The final au Jibun Bank Japan Services Purchasing Managers’ Index (PMI) rose to a seasonally adjusted 52.6 from the prior month’s final of 50.7, with activity coming in well above the 50-mark that separates contraction from expansion.
The figure marked the fastest rate of expansion since November 2021 and was better than a seasonally adjusted 51.7 flash reading.
“Activity over the coming months looks set to be strong, as the levels of outstanding business rose at the sharpest rate since September 2019,” said Usamah Bhatti, economist at S&P Global (NYSE:) Market Intelligence, which compiles the survey.
“That said, rising prices remained a slight drag on demand, as cost burdens rose at a record rate.”
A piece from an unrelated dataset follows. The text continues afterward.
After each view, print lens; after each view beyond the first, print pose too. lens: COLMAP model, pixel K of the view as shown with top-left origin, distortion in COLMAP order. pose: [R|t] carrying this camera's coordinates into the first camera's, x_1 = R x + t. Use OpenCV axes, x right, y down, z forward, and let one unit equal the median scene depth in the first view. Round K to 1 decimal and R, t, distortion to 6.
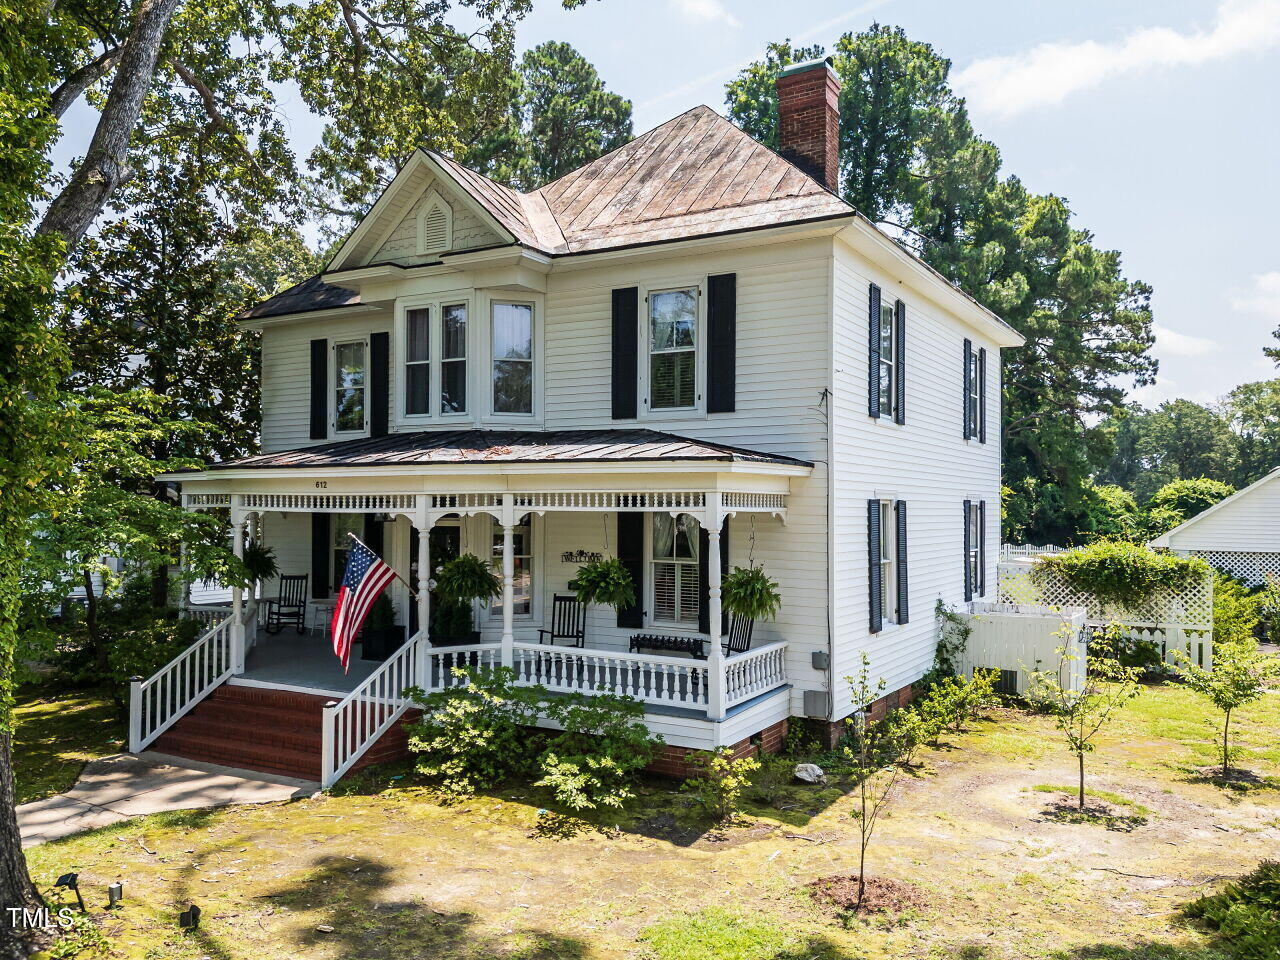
lens RADIAL K [[1058.4, 0, 633.2], [0, 1058.4, 482.3], [0, 0, 1]] dist [0.030181, -0.005992]
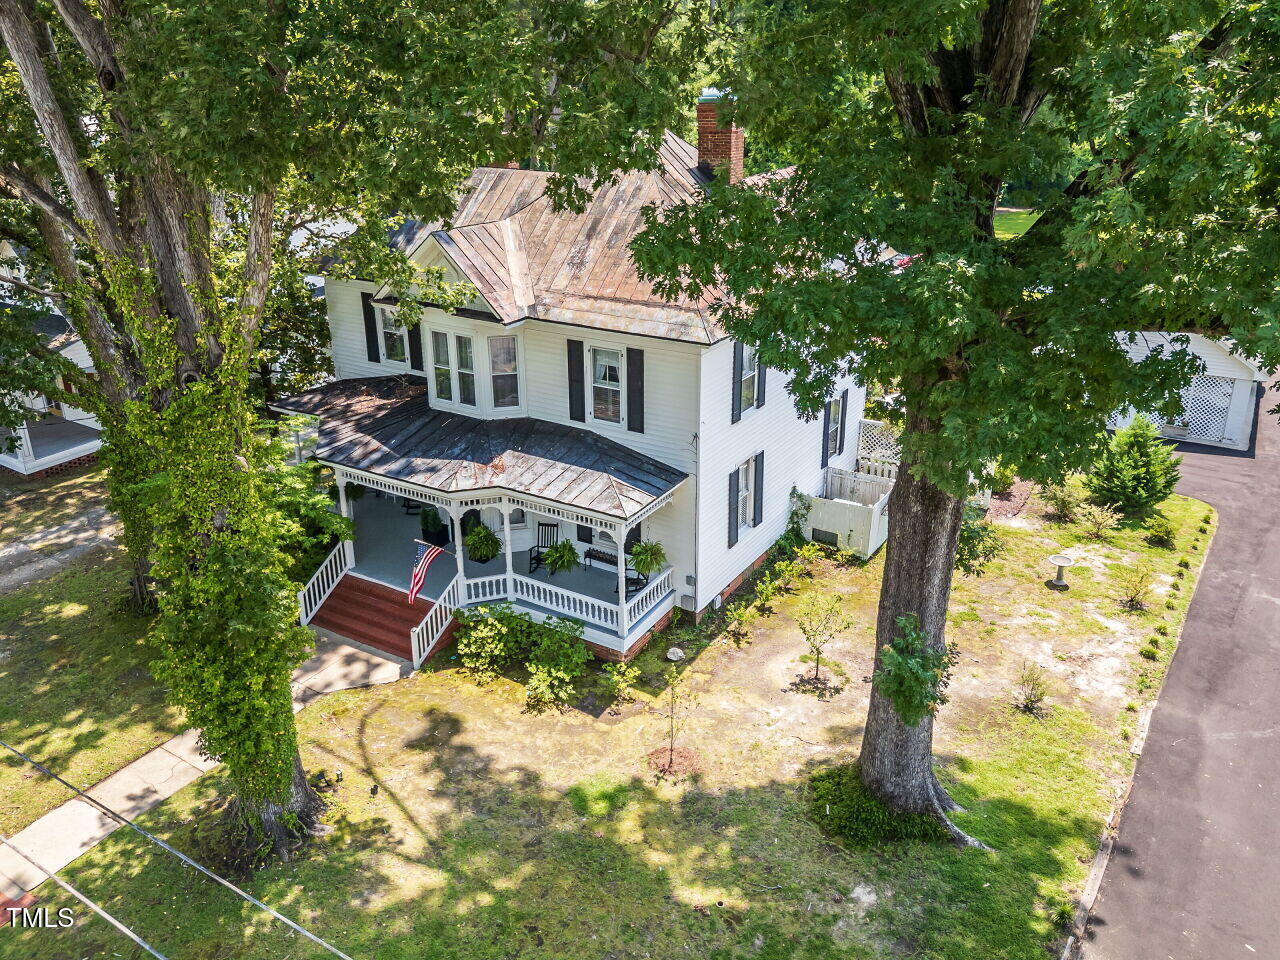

Business in the sector saw overall input prices rise for the 18th straight month, citing a wide range of factors such as increased fuel and raw material costs.
The input price pressures lead them to charge more for services, partially passing on the higher cost to consumers, the survey showed.
The composite PMI, which is calculated using both manufacturing and services, rose to 52.3 from April’s final of 51.1 to mark the fastest pace of expansion in five months.
After seeing a contraction in January-March, the world’s third-largest economy is expected to rebound this quarter, likely growing an annualised 4.5% as the pandemic’s drag on consumer sentiment wears off.
The economy still faces risks from price rises of food and a wider range of consumer products that could crimp household spending and parts and high-tech chip supply disruptions that are hurting manufacturers.